* **WHAT IS REQUIRED**: Reproduce word for word the lines in the records, starting with the line that contains "Tiburón de punta negra en Kapas" and continuing through the line that contains "todo tipo y para todos los bolsillos. No", with both of those lines included.

* **DATA SUPPLIED**:
----------------

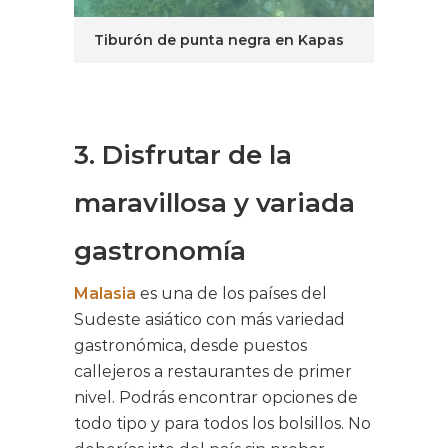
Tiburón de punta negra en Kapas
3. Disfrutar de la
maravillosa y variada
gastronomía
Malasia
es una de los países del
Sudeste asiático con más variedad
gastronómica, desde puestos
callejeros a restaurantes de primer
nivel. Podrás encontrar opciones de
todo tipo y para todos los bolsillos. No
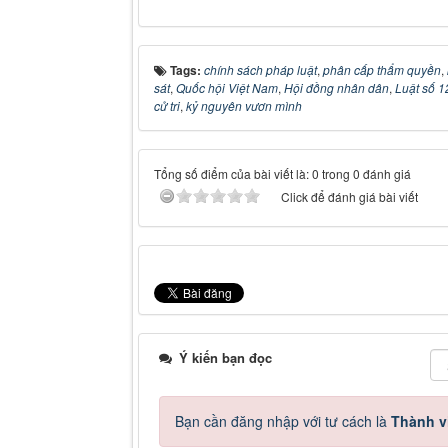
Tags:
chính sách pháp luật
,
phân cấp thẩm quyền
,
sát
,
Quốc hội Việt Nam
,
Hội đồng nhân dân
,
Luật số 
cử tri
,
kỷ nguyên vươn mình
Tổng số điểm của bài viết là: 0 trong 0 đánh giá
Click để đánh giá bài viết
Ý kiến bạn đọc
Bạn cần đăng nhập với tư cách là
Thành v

----------------

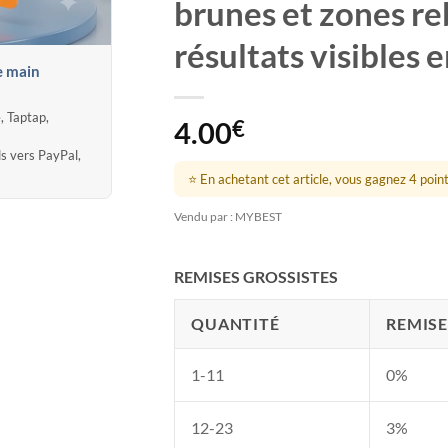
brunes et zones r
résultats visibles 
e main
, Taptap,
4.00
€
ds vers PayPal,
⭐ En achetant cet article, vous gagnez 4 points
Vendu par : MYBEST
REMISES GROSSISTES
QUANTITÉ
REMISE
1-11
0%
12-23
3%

----------------

* **RESULT BELOW**:
Tiburón de punta negra en Kapas
3. Disfrutar de la
maravillosa y variada
gastronomía
Malasia
es una de los países del
Sudeste asiático con más variedad
gastronómica, desde puestos
callejeros a restaurantes de primer
nivel. Podrás encontrar opciones de
todo tipo y para todos los bolsillos. No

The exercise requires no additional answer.